Here are a few points to examine when establishing performance metrics and implementing tracking technology:
Consider the Emotional Impact
When uncertainty is abundant and employees are faced with unique daily challenges, the last thing they need is their employer tracking their coffee breaks. The pandemic has presented emotional difficulties that need to be examined before implementing technologies that may further employees feelings of insecurity. Establishing a safe workspace is essential, even at home. If utilizing surveillance technology instills additional fear or anxiety you may want to scale it back.
It may seem fair to keep an eye on your employees in the office, but when the living room transforms into the workplace, privacy becomes an issue. Before the pandemic, there were clear boundaries between work and home life, but in the current environment these boundaries begin to fade. Employees don't always have the option to leave their home so surveillance measures - even the same ones you used in the physical office - can feel like an intrusion on their personal space.
Realizing that the emotional impact of surveillance goes beyond personal preference and infringes upon individuals home life is important when considering employee experience.

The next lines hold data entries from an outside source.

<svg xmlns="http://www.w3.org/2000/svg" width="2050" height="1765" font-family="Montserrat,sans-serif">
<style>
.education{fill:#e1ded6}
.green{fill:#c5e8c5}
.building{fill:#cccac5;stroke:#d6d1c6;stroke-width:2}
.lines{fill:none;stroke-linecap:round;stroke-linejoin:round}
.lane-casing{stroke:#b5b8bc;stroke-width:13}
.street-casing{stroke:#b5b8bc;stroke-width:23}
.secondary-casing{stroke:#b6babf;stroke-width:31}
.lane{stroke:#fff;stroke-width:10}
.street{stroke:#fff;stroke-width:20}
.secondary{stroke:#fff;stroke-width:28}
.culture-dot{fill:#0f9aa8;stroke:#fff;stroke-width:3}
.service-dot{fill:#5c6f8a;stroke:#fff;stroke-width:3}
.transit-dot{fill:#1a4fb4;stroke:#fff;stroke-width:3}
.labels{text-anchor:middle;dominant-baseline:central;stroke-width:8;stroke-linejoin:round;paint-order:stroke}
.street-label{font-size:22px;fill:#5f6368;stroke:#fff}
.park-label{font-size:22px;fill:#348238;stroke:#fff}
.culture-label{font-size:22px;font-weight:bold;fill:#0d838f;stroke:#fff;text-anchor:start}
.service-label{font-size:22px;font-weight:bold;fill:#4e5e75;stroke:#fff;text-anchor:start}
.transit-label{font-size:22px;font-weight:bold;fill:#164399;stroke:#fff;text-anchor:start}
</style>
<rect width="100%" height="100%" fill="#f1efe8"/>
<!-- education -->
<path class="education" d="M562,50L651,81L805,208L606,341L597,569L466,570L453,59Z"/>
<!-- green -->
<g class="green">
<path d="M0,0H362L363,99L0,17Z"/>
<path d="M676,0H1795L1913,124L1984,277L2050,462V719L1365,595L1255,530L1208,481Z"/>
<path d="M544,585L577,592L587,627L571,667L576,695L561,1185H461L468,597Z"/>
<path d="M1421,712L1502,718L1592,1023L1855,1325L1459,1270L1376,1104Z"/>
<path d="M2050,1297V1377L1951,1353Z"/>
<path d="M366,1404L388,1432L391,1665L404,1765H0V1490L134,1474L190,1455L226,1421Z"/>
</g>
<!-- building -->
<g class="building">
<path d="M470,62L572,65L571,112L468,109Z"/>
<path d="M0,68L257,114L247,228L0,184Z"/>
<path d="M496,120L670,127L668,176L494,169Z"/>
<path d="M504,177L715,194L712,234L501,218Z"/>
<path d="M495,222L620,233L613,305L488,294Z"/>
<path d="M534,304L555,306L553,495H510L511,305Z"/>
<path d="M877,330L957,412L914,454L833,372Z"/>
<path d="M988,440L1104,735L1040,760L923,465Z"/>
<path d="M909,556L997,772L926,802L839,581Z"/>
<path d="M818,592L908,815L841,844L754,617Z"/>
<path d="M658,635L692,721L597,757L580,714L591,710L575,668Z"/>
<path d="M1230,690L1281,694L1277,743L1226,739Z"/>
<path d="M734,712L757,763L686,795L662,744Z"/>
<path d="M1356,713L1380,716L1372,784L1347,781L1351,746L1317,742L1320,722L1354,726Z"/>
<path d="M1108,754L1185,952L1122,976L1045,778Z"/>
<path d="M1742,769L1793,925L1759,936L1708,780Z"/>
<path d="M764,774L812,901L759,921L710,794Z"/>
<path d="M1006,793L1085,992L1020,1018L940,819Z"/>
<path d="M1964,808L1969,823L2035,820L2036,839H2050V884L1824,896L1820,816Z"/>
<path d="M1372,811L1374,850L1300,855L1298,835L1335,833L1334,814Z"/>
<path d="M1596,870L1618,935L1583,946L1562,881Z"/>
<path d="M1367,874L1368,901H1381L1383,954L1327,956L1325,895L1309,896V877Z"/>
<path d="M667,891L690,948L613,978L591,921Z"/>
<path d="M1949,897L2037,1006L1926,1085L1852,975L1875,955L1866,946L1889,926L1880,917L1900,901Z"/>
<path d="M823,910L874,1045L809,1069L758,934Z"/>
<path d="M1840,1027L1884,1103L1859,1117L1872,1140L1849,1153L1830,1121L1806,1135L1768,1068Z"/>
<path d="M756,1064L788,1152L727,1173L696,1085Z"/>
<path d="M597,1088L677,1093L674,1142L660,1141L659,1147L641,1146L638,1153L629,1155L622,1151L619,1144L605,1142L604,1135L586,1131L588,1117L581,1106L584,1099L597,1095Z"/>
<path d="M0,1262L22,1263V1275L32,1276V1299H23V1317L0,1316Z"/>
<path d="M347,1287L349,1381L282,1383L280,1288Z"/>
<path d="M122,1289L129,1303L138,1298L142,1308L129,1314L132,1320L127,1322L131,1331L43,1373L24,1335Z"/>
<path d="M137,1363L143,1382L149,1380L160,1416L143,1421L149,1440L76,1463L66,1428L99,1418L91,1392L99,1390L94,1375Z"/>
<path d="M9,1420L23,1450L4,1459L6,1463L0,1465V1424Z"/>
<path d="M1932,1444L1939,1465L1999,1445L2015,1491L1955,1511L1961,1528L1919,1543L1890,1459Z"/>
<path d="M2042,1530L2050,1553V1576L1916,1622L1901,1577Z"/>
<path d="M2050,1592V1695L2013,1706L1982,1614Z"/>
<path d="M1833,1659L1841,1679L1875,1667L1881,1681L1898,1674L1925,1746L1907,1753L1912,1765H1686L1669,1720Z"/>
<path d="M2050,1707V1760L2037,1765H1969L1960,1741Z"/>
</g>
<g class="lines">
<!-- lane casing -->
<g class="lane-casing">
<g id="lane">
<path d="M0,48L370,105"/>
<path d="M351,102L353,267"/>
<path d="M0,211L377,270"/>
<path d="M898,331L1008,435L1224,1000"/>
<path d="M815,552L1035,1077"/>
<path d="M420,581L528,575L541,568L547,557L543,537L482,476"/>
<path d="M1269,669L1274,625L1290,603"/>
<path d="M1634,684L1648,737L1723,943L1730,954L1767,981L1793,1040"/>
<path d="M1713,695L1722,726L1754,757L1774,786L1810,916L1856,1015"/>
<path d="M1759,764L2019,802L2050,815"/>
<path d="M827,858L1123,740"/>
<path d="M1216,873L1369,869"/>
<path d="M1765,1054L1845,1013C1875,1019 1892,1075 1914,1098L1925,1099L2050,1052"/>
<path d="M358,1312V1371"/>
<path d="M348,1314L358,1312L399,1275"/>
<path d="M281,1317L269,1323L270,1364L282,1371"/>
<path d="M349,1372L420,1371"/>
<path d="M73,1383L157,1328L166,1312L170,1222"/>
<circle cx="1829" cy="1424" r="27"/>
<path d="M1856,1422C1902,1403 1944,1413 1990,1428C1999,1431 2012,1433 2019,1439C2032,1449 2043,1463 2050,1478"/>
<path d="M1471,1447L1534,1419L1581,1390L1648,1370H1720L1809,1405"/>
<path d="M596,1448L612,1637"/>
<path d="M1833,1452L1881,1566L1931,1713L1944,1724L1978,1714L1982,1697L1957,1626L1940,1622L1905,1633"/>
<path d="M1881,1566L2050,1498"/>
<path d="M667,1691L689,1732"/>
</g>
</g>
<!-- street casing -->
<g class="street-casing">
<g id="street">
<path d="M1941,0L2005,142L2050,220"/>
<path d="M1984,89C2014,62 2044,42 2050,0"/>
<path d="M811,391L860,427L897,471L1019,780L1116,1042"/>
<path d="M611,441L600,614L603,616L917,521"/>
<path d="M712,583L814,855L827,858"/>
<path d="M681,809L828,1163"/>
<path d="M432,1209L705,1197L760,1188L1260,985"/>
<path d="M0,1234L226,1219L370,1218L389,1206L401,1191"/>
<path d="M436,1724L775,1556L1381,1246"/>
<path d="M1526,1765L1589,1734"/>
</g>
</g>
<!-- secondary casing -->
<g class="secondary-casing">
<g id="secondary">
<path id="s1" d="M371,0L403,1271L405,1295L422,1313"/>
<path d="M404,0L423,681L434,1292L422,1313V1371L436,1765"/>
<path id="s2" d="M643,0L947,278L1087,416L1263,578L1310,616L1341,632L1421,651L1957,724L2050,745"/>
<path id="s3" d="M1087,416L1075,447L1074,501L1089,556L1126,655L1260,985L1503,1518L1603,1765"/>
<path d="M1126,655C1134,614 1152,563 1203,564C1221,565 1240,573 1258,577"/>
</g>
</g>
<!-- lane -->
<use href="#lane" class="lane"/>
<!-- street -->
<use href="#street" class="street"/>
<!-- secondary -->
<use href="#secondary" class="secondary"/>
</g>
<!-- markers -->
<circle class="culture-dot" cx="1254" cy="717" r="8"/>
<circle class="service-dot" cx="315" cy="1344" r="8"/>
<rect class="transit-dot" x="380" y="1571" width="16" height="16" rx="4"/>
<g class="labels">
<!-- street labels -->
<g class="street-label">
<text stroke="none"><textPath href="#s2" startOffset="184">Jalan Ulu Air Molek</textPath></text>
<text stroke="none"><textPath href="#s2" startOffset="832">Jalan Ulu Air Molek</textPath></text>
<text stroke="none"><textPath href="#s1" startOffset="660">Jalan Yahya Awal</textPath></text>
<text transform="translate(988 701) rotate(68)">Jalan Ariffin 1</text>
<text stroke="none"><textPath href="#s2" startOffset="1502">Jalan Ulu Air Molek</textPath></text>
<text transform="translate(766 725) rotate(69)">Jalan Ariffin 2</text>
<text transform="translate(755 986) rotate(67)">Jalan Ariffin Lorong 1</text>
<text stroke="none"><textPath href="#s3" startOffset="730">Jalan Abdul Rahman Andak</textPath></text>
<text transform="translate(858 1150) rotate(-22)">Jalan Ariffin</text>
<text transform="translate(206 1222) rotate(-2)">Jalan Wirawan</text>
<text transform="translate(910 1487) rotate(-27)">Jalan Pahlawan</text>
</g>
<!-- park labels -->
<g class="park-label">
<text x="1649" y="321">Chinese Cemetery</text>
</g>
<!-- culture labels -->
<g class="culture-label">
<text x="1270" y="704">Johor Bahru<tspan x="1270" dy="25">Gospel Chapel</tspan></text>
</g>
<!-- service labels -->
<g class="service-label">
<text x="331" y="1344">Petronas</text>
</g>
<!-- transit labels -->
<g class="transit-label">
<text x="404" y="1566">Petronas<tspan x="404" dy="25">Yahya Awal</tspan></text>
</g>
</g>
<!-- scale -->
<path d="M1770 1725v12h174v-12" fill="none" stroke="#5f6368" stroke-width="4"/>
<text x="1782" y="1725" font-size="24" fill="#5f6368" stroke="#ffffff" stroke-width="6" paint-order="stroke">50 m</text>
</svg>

Build Trust from the Ground Up
Employees at organizations with high levels of trust are less stressed, have more energy at work, and are more productive overall. Building trust through honest conversations can be extremely valuable in terms of productivity.
Hard conversations are often the ones worth having, and taking the time to speak with your employees directly about their performance can have a profound impact on accountability on both sides.
Trust can be built by allowing employees to take risks without feeling insecure or undervalued, creating clear boundaries, and promoting a healthy work/life balance. Utilizing communication methods that facilitate supportive conversations and rewarding your employees for being productive can inspire a much more engaged workforce.
Focus on Output and Results
Metrics set the tone for agent performance, and the best ones track work quality rather than trivial behaviors in certain platforms. Fully remote companies like GitLab, note their success in measuring the result of the work rather than the exact number of hours put in. You should encourage your employees to emphasize the quality of their work to promote more efficienct productivity.
The quality of agent interactions is essential in fostering successful customer interactions. As an organization, promoting high-quality conversations that leave customers feeling satisfied should always take precedence over the quantity of emails an employee is sending. Putting emphasis on results allows employees to focus on the meaning behind their work. Micromanaging daily output puts more weight on meaningless metrics than your bottom line.